Because none of the above posts actually show how to statically link something and see that you did it correctly so I will address this issue:
A simple C program
#include <stdio.h>
int main(void)
{
printf("This is a string\n");
return 0;
}
Dynamically link the C program
gcc simpleprog.c -o simpleprog
And run file
on the binary:
file simpleprog
And that will show it is dynamically linked something along the lines of:
"simpleprog: ELF 64-bit LSB executable, x86-64, version 1 (SYSV), dynamically linked (uses shared libs), for GNU/Linux 2.6.26, BuildID[sha1]=0xf715572611a8b04f686809d90d1c0d75c6028f0f, not stripped"
Instead let us statically link the program this time:
gcc simpleprog.c -static -o simpleprog
Running file on this statically linked binary will show:
file simpleprog
"simpleprog: ELF 64-bit LSB executable, x86-64, version 1 (GNU/Linux), statically linked, for GNU/Linux 2.6.26, BuildID[sha1]=0x8c0b12250801c5a7c7434647b7dc65a644d6132b, not stripped"
And you can see it is happily statically linked. Sadly however not all libraries are simple to statically link this way and may require extended effort using libtool
or linking the object code and C libraries by hand.
Luckily many embedded C libraries like musl
offer static linking options for nearly all if not all of their libraries.
Now strace
the binary you have created and you can see that there are no libraries accessed before the program begins:
strace ./simpleprog
Now compare with the output of strace
on the dynamically linked program and you will see that the statically linked version's strace is much shorter!
I think a good answer to this question ought to explain what linking is.
When you compile some C code (for instance), it is translated to machine language. Just a sequence of bytes which, when run, causes the processor to add, subtract, compare, "goto", read memory, write memory, that sort of thing. This stuff is stored in object (.o) files.
Now, a long time ago, computer scientists invented this "subroutine" thing. Execute-this-chunk-of-code-and-return-here. It wasn't too long before they realised that the most useful subroutines could be stored in a special place and used by any program that needed them.
Now in the early days programmers would have to punch in the memory address that these subroutines were located at. Something like CALL 0x5A62
. This was tedious and problematic should those memory addresses ever need to be changed.
So, the process was automated. You write a program that calls printf()
, and the compiler doesn't know the memory address of printf
. So the compiler just writes CALL 0x0000
, and adds a note to the object file saying "must replace this 0x0000 with the memory location of printf".
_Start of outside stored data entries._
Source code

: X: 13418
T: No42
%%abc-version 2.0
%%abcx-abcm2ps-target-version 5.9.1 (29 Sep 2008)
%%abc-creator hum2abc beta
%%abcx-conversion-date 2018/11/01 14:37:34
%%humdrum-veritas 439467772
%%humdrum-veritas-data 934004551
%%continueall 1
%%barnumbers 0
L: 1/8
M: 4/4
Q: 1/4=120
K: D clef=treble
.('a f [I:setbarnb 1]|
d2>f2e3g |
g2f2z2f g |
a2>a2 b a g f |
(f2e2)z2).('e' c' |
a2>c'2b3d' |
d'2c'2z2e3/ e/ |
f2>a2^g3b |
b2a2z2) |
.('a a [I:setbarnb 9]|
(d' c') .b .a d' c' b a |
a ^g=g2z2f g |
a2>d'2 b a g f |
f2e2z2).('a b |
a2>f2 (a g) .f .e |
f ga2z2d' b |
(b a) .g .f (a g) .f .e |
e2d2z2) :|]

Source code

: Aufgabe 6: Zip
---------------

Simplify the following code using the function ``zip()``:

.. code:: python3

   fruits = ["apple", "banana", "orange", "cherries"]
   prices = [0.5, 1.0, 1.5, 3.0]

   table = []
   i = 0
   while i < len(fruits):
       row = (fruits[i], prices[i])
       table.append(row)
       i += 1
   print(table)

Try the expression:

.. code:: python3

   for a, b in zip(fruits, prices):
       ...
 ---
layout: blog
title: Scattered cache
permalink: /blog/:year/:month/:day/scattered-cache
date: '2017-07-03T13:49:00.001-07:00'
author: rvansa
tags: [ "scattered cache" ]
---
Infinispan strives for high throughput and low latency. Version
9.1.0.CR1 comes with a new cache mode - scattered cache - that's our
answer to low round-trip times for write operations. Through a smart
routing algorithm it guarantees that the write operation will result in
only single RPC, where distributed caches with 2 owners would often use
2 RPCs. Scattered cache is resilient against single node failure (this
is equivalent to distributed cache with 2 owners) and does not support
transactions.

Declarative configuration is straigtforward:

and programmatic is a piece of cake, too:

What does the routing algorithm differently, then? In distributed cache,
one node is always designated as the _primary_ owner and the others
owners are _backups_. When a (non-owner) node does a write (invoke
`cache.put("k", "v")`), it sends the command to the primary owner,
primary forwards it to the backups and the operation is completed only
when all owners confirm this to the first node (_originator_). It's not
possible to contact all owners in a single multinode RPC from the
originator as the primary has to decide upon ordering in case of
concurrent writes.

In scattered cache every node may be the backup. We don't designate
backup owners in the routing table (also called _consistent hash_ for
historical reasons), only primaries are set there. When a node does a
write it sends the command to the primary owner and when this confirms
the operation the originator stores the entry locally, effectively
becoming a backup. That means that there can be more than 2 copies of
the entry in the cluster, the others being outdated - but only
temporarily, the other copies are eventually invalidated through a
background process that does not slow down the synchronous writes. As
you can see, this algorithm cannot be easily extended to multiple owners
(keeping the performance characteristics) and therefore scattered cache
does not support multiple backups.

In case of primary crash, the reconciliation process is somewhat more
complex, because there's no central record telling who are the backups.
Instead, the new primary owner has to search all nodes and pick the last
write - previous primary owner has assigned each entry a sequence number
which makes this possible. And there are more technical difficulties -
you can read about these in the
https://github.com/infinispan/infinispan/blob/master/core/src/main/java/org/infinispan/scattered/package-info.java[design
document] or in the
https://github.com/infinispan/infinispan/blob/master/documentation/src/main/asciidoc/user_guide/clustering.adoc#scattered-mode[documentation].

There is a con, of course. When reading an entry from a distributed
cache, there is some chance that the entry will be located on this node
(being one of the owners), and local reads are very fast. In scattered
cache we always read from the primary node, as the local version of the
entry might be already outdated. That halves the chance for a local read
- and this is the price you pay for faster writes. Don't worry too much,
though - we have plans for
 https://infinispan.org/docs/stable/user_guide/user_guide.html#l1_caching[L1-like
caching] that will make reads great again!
Static linkage means that the linker program (the GNU one is called ld) adds printf
's machine code directly to your executable file, and changes the 0x0000 to the address of printf
. This happens when your executable is created.
Dynamic linkage means that the above step doesn't happen. The executable file still has a note that says "must replace 0x000 with the memory location of printf". The operating system's loader needs to find the printf code, load it into memory, and correct the CALL address, each time the program is run.
It's common for programs to call some functions which will be statically linked (standard library functions like printf
are usually statically linked) and other functions which are dynamically linked. The static ones "become part" of the executable and the dynamic ones "join in" when the executable is run.
There are advantages and disadvantages to both methods, and there are differences between operating systems. But since you didn't ask, I'll end this here.
Statically linked libraries are linked in at compile time. Dynamically linked libraries are loaded at run time. Static linking bakes the library bit into your executable. Dynamic linking only bakes in a reference to the library; the bits for the dynamic library exist elsewhere and could be swapped out later.